Depression manifests in many different ways, including a person's thoughts, actions, behavior, and their physiology, including both their brain physiology and overall body physiology. Depression can also be seen to exist on a broader scale than just the individual, as there is evidence that depression can travel through social networks, and can be influenced by social structures, culture, and belief systems bigger than the individual.
We wish to design and continually refine our system of beliefs and practices so that they can help people to recover from depression, and make people and society as a whole resilient to depression and related psychological problems. This has been one of the goals and purposes of Why This Way since its start.
Depression and beliefs
Our beliefs which relate to depression
According to our beliefs, depression is something that exists outside of a healthy state.
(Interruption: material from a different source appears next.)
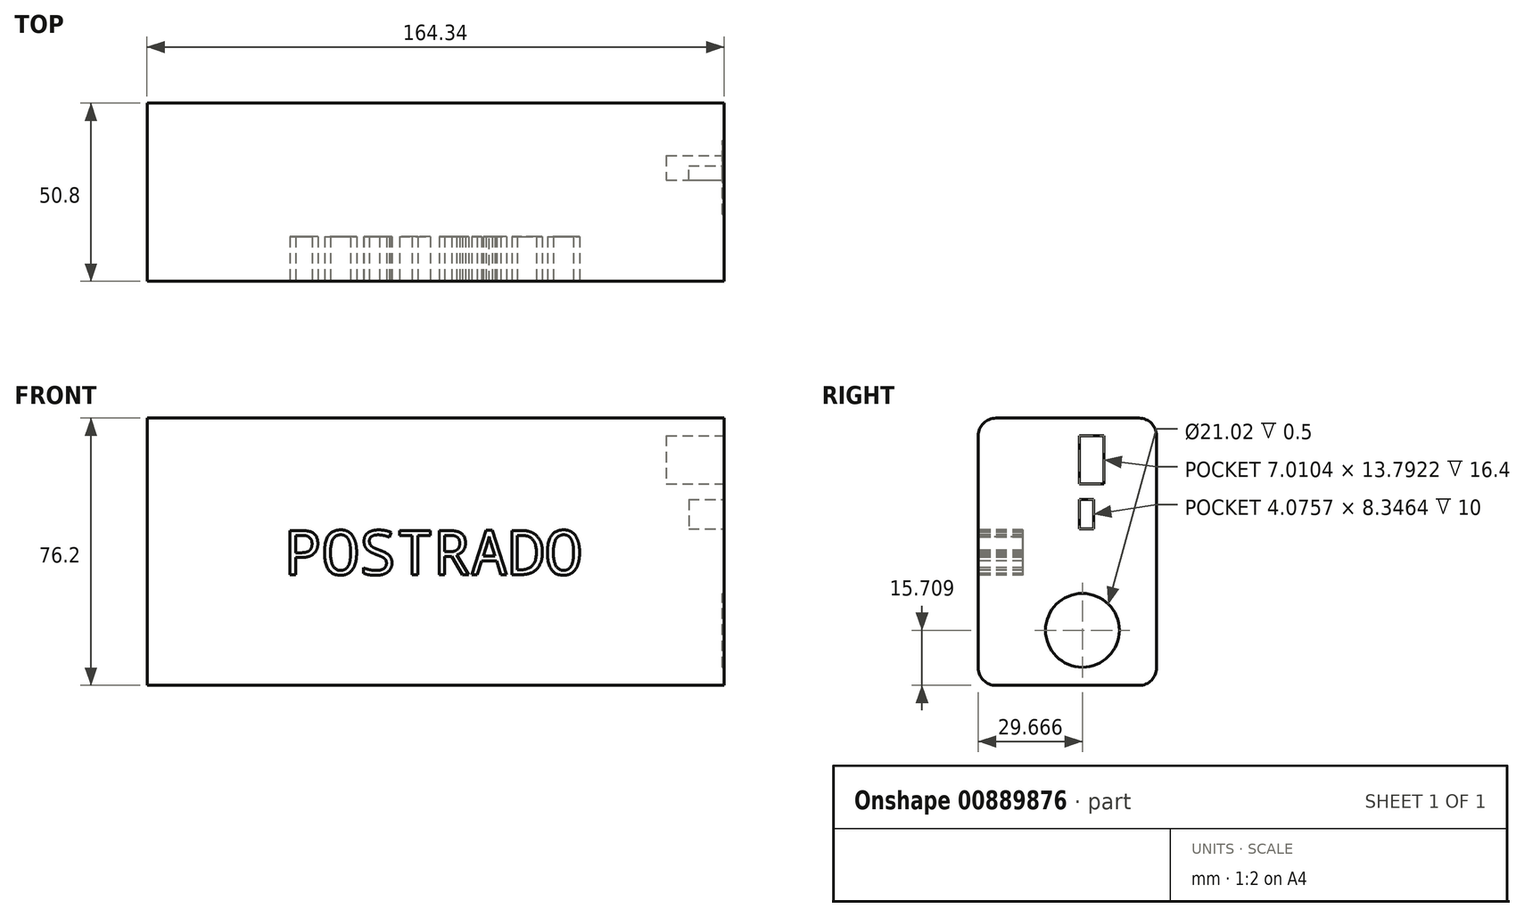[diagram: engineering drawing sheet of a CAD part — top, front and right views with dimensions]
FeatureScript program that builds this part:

Depression often involves clouded thinking, in which a person has an irrationally negative self-image and/or irrationally negative view of the world around them. A key aspect of depression is also that people experiencing depression tend to respond to their negative feelings in ways that reinforce their depression. For example, a person may feel lonely, but may respond to their feelings by withdrawing or closing off from other people, fueling their loneliness.
More severe forms of depression often involve feelings of worthlessness, which relates to our belief that all people are valuable.
Depression's manifestation in beliefs
In addition to outward signals like a person's actions or behavior, physical symptoms, and mood symptoms, depression also manifests in certain patterns or trends within a person's belief system.
A person experiencing depression will tend to believe more negative things, especially about themselves, but the relationship between depression and beliefs go farther.
Certain beliefs or patterns of belief about life can contribute to depression, whereas others can help keep a person in a healthy state. For example, if a person believes that their self-worth is dependent on their material success or their performance in school, they can be more likely to become depressed if they encounter a series of failures or setbacks in school or career. On the other hand, if a person believes that they have a certain self-worth which does not depend on their career or academic performance, they may be more resilient in the face of setbacks in these areas.
One of the goals in Why This Way from the start has been to take what is known about depression, both academically, and from the personal experiences of the participants in the group, and use it to guide the construction and development of our belief system, so that our beliefs can make it easier for people and groups of people to stay in a healthy state.
Benefits of depression
It is possible for people to take something positive from negative experiences, including periods of depression. Experiences with depression can provide a number of benefits for people, including:
- Improving people's ability to empathize with, understand, and help people who are experiencing depression
- Leading people to make positive changes in their life, improving their situation or their ways of coping with unpleasant emotions or responding to problems
- Helping people to understand how to distinguish between healthy and unhealthy states in themselves and others
A depressed mental state often involves focusing exclusively on negative aspects of a situation. Focusing on positive aspects of the period of depression itself, and telling an empowering narrative of the depression, in which a person focuses on the things they've gained from having the experience of being depressed, can be part of getting out of the depression and back into a healthier state of being.